Chart understanding data:
------------------------------------
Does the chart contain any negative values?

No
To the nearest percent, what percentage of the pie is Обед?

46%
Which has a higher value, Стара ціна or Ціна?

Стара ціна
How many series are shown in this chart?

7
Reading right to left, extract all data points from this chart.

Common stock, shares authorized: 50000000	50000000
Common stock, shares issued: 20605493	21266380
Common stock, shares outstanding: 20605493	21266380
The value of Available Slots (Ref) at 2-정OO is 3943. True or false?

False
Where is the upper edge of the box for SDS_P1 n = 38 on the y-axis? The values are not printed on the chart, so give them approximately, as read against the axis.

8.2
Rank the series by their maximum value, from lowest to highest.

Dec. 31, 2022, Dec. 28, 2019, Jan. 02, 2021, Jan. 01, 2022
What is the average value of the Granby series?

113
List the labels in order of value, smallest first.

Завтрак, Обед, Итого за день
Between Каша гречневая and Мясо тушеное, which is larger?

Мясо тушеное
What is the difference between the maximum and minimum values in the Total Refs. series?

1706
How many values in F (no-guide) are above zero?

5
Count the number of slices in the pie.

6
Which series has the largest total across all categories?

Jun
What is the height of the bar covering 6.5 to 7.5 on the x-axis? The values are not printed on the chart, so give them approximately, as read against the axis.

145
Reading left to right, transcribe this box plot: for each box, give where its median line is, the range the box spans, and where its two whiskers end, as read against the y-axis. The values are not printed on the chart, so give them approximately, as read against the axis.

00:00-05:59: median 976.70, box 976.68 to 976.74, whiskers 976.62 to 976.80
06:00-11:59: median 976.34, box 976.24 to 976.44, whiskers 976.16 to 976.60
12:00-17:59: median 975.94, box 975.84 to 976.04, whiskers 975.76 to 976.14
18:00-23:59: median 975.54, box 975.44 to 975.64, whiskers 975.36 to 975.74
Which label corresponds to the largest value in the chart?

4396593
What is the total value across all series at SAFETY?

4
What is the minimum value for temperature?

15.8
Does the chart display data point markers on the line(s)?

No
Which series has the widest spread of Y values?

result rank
------------------------------------
▶ **Problem statement**
Show each line above that contains the string "many", treating uppercase and lowercase letters as different.

▶ **Output for this exercise**
How many series are shown in this chart?
How many values in F (no-guide) are above zero?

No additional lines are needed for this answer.